All Relevant Cards Are Identical

Consider:

["aa", "aa", "aa"]

Every card is the same. Compatibility requires differing in exactly one position, but identical cards differ in zero positions. A buggy solution might incorrectly pair equal cards simply because they contain x.

The implementation avoids this because the clique formula never pairs cards of the same type together.

No Card Contains x

Consider:

cards = ["bc", "cd", "de"]
x = "a"

There are no usable cards at all. The answer must be zero.

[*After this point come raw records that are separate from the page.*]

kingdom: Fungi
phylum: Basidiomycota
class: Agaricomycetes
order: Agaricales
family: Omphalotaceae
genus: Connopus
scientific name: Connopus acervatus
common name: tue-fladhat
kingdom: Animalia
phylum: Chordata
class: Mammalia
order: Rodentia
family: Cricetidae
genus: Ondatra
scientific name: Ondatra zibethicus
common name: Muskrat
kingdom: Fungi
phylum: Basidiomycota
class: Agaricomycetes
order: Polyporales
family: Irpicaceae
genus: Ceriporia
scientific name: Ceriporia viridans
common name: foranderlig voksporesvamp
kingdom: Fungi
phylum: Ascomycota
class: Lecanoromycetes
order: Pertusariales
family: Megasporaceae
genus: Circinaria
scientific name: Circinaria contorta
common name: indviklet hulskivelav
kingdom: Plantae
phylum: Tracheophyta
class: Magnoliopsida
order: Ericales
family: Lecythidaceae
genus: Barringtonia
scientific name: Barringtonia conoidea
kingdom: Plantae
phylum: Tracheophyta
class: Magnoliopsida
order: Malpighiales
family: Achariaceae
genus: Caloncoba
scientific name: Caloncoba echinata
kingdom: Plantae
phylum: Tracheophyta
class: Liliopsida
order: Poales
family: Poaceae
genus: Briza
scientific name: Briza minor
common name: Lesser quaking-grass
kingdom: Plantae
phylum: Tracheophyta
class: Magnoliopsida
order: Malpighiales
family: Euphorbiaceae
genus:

The counting phase naturally produces zero frequencies for every relevant type, and the optimization returns zero.

Large Number of "xx" Cards

Consider:

["aa", "aa", "aa", "ab", "ba"]

The "aa" cards can interact with both sides of the compatibility structure. Greedily assigning them to one side may lose optimal pairings.

The solution explicitly models how many "xx" cards remain after cross-group usage and optimizes over all structurally distinct possibilities, guaranteeing the maximum score.

One Dominant Card Type

Consider:

["ab", "ab", "ab", "ab", "ac"]

Although there are five cards, only one pair can be formed because compatible pairs must involve different card types.

The clique formula correctly captures this limitation through the term:

$$(S+r)-\max(M,r)$$

which prevents overcounting when one type dominates the frequency distribution.